Les saisons se suivent et se ressemblent pour Thaddeus Young à Indiana. Parti du merdier des Nets il y a deux ans, l’athlétique ailier-fort sort de deux saisons en 11-6-2, et deux premiers tours de Playoffs disputés. Ça c’est pour le côté purement individuel, car en ce qui concerne le collectif, quel pied on a pris en regardant jouer les Pacers cette année ! Le trade George-Oladipo a été plus bénéfique à Indiana qu’à OKC, WTF ? Un Vicky monstrueux qui a tiré tous ses coéquipiers vers le haut et l’élimination au premier round de postseason contre les Cavs (4-3) s’en trouve nettement plus prometteuse que celle de 2016-17 (4-0) avec un PG sur le départ. Le mal-nommé Young, 30 ans, s’enflammait même début mai en déclarant : « le ciel est notre seule limite« . Bois frais garçon, il y a les Warriors avant. L’idylle qu’il partage avec les Pacers semblait vouée à continuer mais, ne souhaitant pas activer sa player option de 13 millions de dollars, Thaddeus sème le trouble parmi les Amish fans d’Indiana. Selon Adrian Wojnarowski d’ESPN, ce serait simplement pour s’offrir un bail longue durée, alors que son option ne valait qu’une année de plus. On mise sur un contrat long à prix raisonnable pour TY, il faut faire des sacrifices pour espérer toucher le ciel.

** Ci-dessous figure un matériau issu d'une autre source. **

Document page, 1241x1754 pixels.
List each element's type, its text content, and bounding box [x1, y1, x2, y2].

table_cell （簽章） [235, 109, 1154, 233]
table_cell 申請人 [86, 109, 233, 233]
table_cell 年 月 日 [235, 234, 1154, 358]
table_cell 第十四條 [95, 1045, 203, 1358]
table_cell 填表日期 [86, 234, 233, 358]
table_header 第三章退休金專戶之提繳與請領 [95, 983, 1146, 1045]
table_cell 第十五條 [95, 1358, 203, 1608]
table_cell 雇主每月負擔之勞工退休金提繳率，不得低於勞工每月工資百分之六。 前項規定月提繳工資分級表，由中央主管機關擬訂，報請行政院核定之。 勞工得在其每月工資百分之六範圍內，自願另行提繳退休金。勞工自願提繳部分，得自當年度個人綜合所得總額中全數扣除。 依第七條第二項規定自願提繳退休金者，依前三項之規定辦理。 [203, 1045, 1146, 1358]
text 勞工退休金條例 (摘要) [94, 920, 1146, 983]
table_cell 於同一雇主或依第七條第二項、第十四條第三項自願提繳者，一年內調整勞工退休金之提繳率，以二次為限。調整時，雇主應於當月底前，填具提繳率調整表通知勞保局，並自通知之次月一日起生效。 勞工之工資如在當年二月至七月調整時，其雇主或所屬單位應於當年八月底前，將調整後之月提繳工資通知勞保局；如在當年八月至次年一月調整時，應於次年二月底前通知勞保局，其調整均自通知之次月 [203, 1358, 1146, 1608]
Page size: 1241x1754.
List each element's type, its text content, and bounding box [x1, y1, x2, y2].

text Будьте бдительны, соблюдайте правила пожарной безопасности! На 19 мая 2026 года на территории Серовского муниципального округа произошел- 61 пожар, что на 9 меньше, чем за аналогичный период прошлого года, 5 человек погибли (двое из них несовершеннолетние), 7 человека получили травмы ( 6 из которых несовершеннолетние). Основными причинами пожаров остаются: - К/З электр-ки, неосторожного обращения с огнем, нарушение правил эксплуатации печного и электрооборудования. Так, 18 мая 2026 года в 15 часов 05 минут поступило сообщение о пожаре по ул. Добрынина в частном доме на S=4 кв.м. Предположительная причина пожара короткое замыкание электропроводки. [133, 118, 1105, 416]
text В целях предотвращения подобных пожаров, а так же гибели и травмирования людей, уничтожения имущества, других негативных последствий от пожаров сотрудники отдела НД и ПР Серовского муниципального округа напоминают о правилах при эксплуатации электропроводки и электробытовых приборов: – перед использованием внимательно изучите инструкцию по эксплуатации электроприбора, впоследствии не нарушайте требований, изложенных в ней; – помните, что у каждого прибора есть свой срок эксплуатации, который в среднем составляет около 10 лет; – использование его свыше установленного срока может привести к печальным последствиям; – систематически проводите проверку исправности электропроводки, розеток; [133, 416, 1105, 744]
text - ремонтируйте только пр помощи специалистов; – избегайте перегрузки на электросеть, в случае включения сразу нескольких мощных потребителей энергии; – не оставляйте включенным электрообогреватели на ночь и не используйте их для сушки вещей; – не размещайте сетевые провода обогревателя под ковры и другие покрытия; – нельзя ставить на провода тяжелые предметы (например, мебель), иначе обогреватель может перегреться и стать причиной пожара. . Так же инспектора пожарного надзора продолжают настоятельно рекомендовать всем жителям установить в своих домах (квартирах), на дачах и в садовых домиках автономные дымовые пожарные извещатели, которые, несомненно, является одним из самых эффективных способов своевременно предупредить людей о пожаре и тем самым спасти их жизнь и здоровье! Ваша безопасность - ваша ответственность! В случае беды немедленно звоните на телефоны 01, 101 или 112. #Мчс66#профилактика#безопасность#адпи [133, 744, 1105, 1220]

# Michael Beasley (New York Knicks)

  • Statistiques en 2018 : 13,2 points, 5,6 rebonds et 1,7 assist en 22 minutes (51% au shoot dont 39% à 3-points) en 74 matchs.
  • Salaire en 2018 : 2,116,955$
  • Situation contractuelle : Unrestricted free agent.

Il y a donc deux GOAT sur le marché ! Numéro 2 de la Draft 2008, devant Russ West et Kéké Love tout de même, Michael Beasley a depuis connu la carrière que son tempérament laissait prédire : instable. Mais il faut avouer que, cette année, B-Easy a fait le taf dans la Big Apple, remplaçant au pied levé le pauvre Kristaps Porzingis, gravement blessé au genou. Une association avec Kanter qui fonctionne, même si Supercool Beas a connu des passages à vide, où on sentait carrément que ça le faisait chier de jouer. Il faut dire que l’entente avec Jeff Hornacek ne semblait pas top, tout le contraire de celle qu’il a avec le nouveau coach des Knicks, David Fizdale, qu’il avait connu à Miami en tant qu’assistant. Il se murmure dans les colonnes du New York Post que Beasley pourrait accepter la mid-level exception de NYC, qui ne pourra dépasser 8,6 millions de dollars l’année, pour évoluer sous les ordres de Fizdale. Les Hawks et les Suns sont sur l’ailier et pourraient lui offrir un salaire à plus de 10 plaquettes. Mais, si MB8 se sent bien chez les Knicks et que l’amour est réciproque, on le voit bien faire une croix sur quelques millions supplémentaires ailleurs et s’offrir un peu de stabilité. Le gars a amassé assez de thune en Chine pour voir venir.

# Mentions honorables

Moins hypés que les monstres cités plus haut, ils feraient le bonheur de pas mal de franchises :

  • Luc Mbah a Moute (Houston Rockets – Unrestricted FA)
  • Ersan Ilyasova (Philadelphia Sixers – Unrestricted FA)
  • Montrezl Harrell (Los Angeles Clippers – Restricted FA)
  • David West (Golden State Warriors – Unrestricted FA)
  • Trevor Booker (Indiana Pacers – Unrestricted FA)
  • Ed Davis (Portland Trail Blazers – Unrestricted FA)
  • Jeff Green (Cleveland Cavaliers – Unrestricted FA)
  • Jerami Grant (Oklahoma City – Unrestricted FA)

Pas forcément des noms très clinquants sur le marché des postes 4, mais de bons joueurs sur lesquels parier à un prix raisonnable. Le chantier des « petits intérieurs » est souvent celui où les meilleures affaires… sont à faire justement.

* L’équipe peut s’aligner sur toute offre qui sera transmise à son joueur

** Le joueur est libre comme l’air

*** Le joueur a la main pour rester ou tenter d’aller gratter plus d’argent ailleurs.